→ **What the exercise asks**
Once the images are set aside, return every entry exactly.

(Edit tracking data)
****************************************

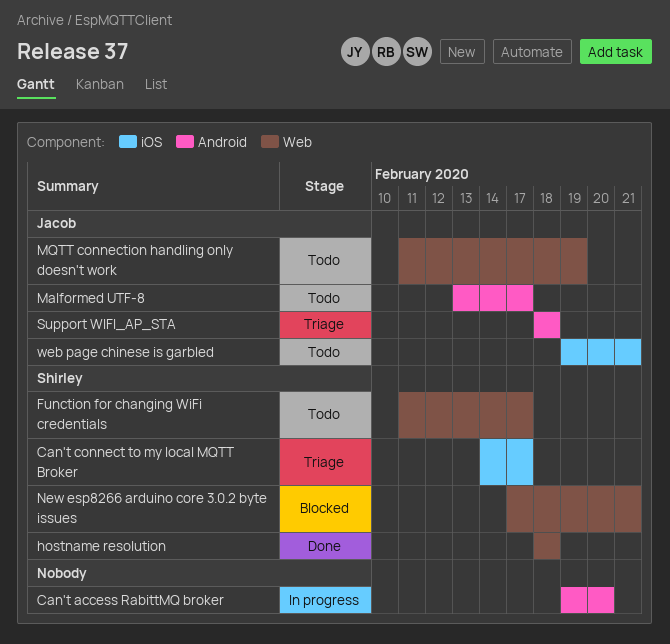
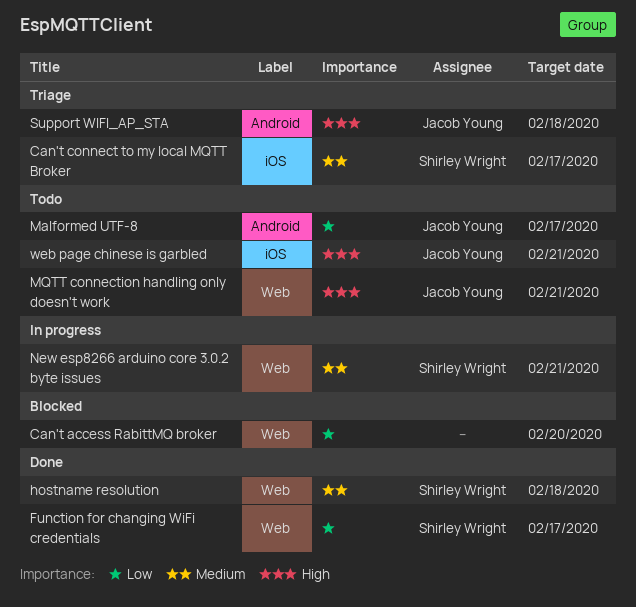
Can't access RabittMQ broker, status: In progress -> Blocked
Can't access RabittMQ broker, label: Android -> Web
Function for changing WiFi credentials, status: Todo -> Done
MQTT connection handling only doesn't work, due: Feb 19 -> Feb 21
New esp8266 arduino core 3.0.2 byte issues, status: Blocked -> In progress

****************************************

→ **Written response**
Can't access RabittMQ broker, status: In progress -> Blocked
Can't access RabittMQ broker, label: Android -> Web
Function for changing WiFi credentials, status: Todo -> Done
MQTT connection handling only doesn't work, due: Feb 19 -> Feb 21
New esp8266 arduino core 3.0.2 byte issues, status: Blocked -> In progress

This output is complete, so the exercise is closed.